Nope. Sample came from same vial today as yesterday (stored at 4C overnight).

>autosampler malfunction,

And Nope. 10 ul injection in 25 ul syringe, at most the error would be 2.5x

>or better ionization efficiency.

Could be.

>The first two possibilities are pretty easy to eliminate. One guess is that >your nebulizer is partially blocked in a way that raises the backpressure >and alters the spray pattern. Do you know how much backpressure your >nebulizer makes when it is operating normally? Are you seeing similar >increases in non-target ions like solvent clusters?

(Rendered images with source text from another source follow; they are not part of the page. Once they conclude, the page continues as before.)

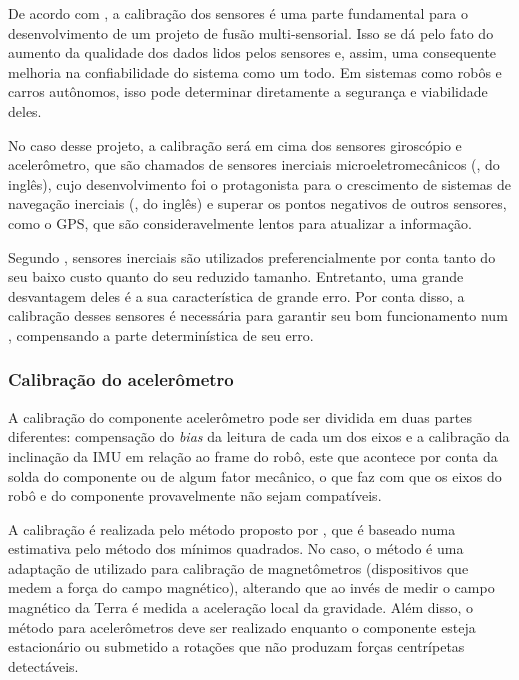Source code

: \documentclass[acronym, symbols, table]{fei}
\begin{document}
		De acordo com \textcite{lv2020targetless}, a calibração dos sensores é uma parte fundamental para o desenvolvimento de um projeto de fusão multi-sensorial. Isso se dá pelo fato do aumento da qualidade dos dados lidos pelos sensores e, assim, uma consequente melhoria na confiabilidade do sistema como um todo. Em sistemas como robôs e carros autônomos, isso pode determinar diretamente a segurança e viabilidade deles.
		
		No caso desse projeto, a calibração será em cima dos sensores giroscópio e acelerômetro, que são chamados de sensores inerciais microeletromecânicos (, do inglês), cujo desenvolvimento foi o protagonista para o crescimento de sistemas de navegação inerciais (, do inglês) e superar os pontos negativos de outros sensores, como o GPS, que são consideravelmente lentos para atualizar a informação.
		
		Segundo \textcite{9181212}, sensores inerciais  são utilizados preferencialmente por conta tanto do seu baixo custo quanto do seu reduzido tamanho. Entretanto, uma grande desvantagem deles é a sua característica de grande erro. Por conta disso, a calibração desses sensores é necessária para garantir seu bom funcionamento num , compensando a parte determinística de seu erro.
		
			\subsubsection{Calibração do acelerômetro}
			
			A calibração do componente acelerômetro pode ser dividida em duas partes diferentes: compensação do \textit{bias} da leitura de cada um dos eixos e a calibração da inclinação da IMU em relação ao frame do robô, este que acontece por conta da solda do componente ou de algum fator mecânico, o que faz com que os eixos do robô e do componente provavelmente não sejam compatíveis.
			
			A calibração é realizada pelo método proposto por \textcite{menezes2020triaxial}, que é baseado numa estimativa pelo método dos mínimos quadrados. No caso, o método é uma adaptação de  utilizado para calibração de magnetômetros (dispositivos que medem a força do campo magnético), alterando que ao invés de medir o campo magnético da Terra é medida a aceleração local da gravidade. Além disso, o método para acelerômetros deve ser realizado enquanto o componente esteja estacionário ou submetido a rotações que não produzam forças centrípetas detectáveis.
			
\end{document}

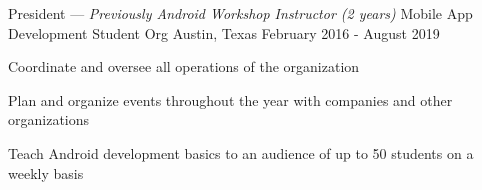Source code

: 


\begin{cventries}


\cventry
{President --- \emph{Previously Android Workshop Instructor (2 years)}} %
{Mobile App Development Student Org} %
{Austin, Texas} %
{February 2016 - August 2019} %
{ %
\begin{cvitems}
\item {Coordinate and oversee all operations of the organization}
\item {Plan and organize events throughout the year with companies and other organizations}
\item {Teach Android development basics to an audience of up to 50 students on a weekly basis}
\end{cvitems}
}


\end{cventries}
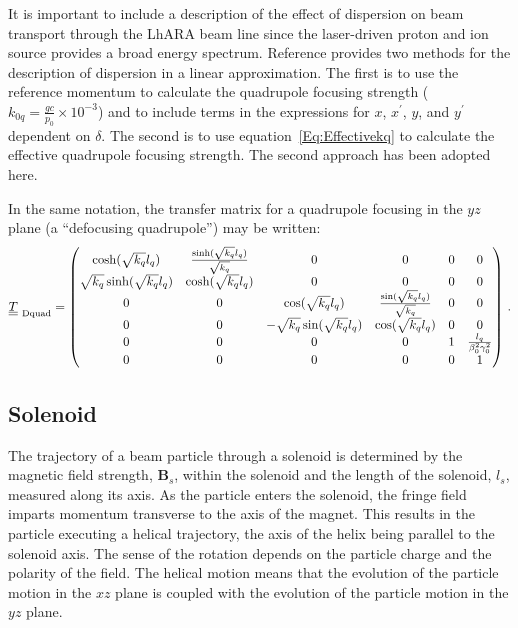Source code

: It is important to include a description of the effect of dispersion
on beam transport through the LhARA beam line since the laser-driven
proton and ion source provides a broad energy spectrum. 
Reference \cite{Wolski:2014} provides two methods for the description of
dispersion in a linear approximation.
The first is to use the reference momentum to calculate the quadrupole
focusing strength ($k_{0q} = \frac{gc}{p_0} \times 10^{-3}$) and to
include terms in the expressions for $x$, $x^\prime$, $y$, and
$y^\prime$ dependent on $\delta$.    
The second is to use equation~\ref{Eq:Effectivekq} to calculate the
effective quadrupole focusing strength.
The second approach has been adopted here.

In the same notation, the transfer matrix for a quadrupole focusing in
the $yz$ plane (a ``defocusing quadrupole'') may be written: 
\begin{equation}
  \underline{\underline{T}}_{\rm~Dquad} =
    \begin{pmatrix}
          \cosh(\sqrt{k_q} l_q) & \frac{\sinh(\sqrt{k_q} l_q)}{\sqrt{k_q}} & 0 & 0             & 0 & 0 \\
 \sqrt{k_q} \sinh(\sqrt{k_q} l_q) &                  \cosh(\sqrt{k_q} l_q) & 0 & 0             & 0 & 0 \\
          0 & 0 &            \cos(\sqrt{k_q} l_q) &  \frac{\sin(\sqrt{k_q} l_q)}{\sqrt{k_q}} & 0 & 0 \\
          0 & 0 &  -\sqrt{k_q} \sin(\sqrt{k_q} l_q) &                   \cos(\sqrt{k_q} l_q) & 0 & 0 \\
          0 & 0 & 0 & 0 & 1 & \frac{l_q}{\beta_0^2 \gamma_0^2} \\
          0 & 0 & 0 & 0 & 0 &                             1
        \end{pmatrix} \, .
\end{equation}

\subsection{Solenoid}

The trajectory of a beam particle through a solenoid is determined by
the magnetic field strength, $\bm{B}_s$, within the solenoid and the
length of the solenoid, $l_s$, measured along its axis.
As the particle enters the solenoid, the fringe field imparts momentum
transverse to the axis of the magnet.
This results in the particle executing a helical trajectory, the axis
of the helix being parallel to the solenoid axis.
The sense of the rotation depends on the particle charge and the
polarity of the field.
The helical motion means that the evolution of the particle motion in
the $xz$ plane is coupled with the evolution of the particle motion in
the $yz$ plane.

If by nebulizer, you are refering to the capillary tubing of the ESI source, the spray pattern "looks" normal. I'm running MS-MS and have the Q1 set to only allow M and M+1 isotope through and then fragmenting, so there aren't any to check. Thank you for the response, maybe a better question would be (since I'm still fairly new to LC-MSMS) using only ACN:H2O as mobile phase and "clean" samples, what would cause the LC backpressure to increase 300 PSI in a matter of a week or less, when it's been running constant for several months? Also, we keep the LC constantly flowing with solvent, so it's not shut off/turned on to allow for phase collapse, and when the column has been stored, it's been in 80:20 ACN:H2O and capped.

Thanks again,
Grant H.

Do you know that your flow rate stayed constant?

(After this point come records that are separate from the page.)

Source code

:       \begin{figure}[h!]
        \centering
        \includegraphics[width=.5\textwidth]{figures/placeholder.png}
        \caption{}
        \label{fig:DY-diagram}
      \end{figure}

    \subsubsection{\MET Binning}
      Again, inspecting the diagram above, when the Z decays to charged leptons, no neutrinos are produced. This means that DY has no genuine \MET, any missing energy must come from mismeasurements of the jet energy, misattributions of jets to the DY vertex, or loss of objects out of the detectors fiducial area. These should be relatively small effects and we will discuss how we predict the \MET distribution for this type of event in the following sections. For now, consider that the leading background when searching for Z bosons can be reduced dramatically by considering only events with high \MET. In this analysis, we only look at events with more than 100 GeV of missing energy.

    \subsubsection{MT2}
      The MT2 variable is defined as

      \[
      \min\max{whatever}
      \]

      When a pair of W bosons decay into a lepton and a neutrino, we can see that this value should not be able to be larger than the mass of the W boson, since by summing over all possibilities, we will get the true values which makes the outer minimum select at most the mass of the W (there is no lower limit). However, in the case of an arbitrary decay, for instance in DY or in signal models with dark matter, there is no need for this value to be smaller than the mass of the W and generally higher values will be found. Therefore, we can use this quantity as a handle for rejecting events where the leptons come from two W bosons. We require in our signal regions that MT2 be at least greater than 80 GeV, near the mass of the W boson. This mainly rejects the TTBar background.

>Do you know that your flow rate stayed constant?

Yes, because I've been watching it so closely. I'm running the samples from a sample list where the LC parameters are downloaded to the LC. The flow is set to 0.2 ml/min and the LC (2695 Alliance) system is set to a 25 ul stroke length, which will only allow at max ~0.5 ml/min. Just trying to figure out what would cause backpressure to rise (with everything else being constant: tubing, tube length, flow, mobile phase [aqueous replaced every two days], etc...) yet the RT stays the same, 1200 psi:5.26, 1400 psi: 5.31, 1500 psi:5.28, but overall area inceases. It could an ioniztion issue which could be related to the reason why the column backpressure is increasing. I guess I'm new enough to not know when a column needs replacing. As long as all is fine in terms of linear quanitification, RT are constant day-to-day, should I just ignore the increased backpressure until it gets so high, and the system trips? Then replace it? I know I could backflush it, which I may do too. Sorry for the detailed descriptions, just trying get a better idea of LC column use from those who are far more knowledgable than me. :)

Thanks,
Grant H.

Grant,
I agree that your pump is OK. You have eliminated two of the possibilities related to the sample.

Columns do wear out with time, and high pressure is one common symptom. One cause is colloidal particles from your samples; 0.45 micron filtration may not be enough. (Story time: I once saw a high-pressure column that had been used to test water from the Red River. The column turned red from the clay particles.)

"Bed collapse" is a mechanical degradation of the silica support that may cause high pressure. Usually it is accompanied by other severe symptoms.

So, as long as this column passes all its system suitability tests, keep using it. Just be prepared to replace it.

I hope you don't mind a bit of unsolicited advise. An unbuffered mobile phase has no control over pH and ionic strength, and is at the mercy of trace contaminants. Both factors do influence the ionization process in the ESI source. For your next application, design the mobile phase to put you in control of those factors.
Mark Tracy
Senior Chemist
Dionex Corp.

Thanks for the advice. I'm looking at data from last night, and even though the column is still giving high backpressure, the data looks solid, so I'll carry forward. Thanks for all the usefull insight.

Thanks,
Grant 8)

The pump setting doesn´t say much about flow, liquids are compressible (to be honest, I have a bit of a conceptual problem here), also there could be an undetected leak, flow should be measured. But, since in your case the retention times stayed constant your flow must have stayed constant. Also, a 3x change in flow, which could account for your area increase, should be hard to get. Your problem lies elsewhere. Also, I have never seen an increase in peak area due to an increase in backpressure alone (don´t see a theoretical reason either). I just wonder, did your peak hight increase 3x as well?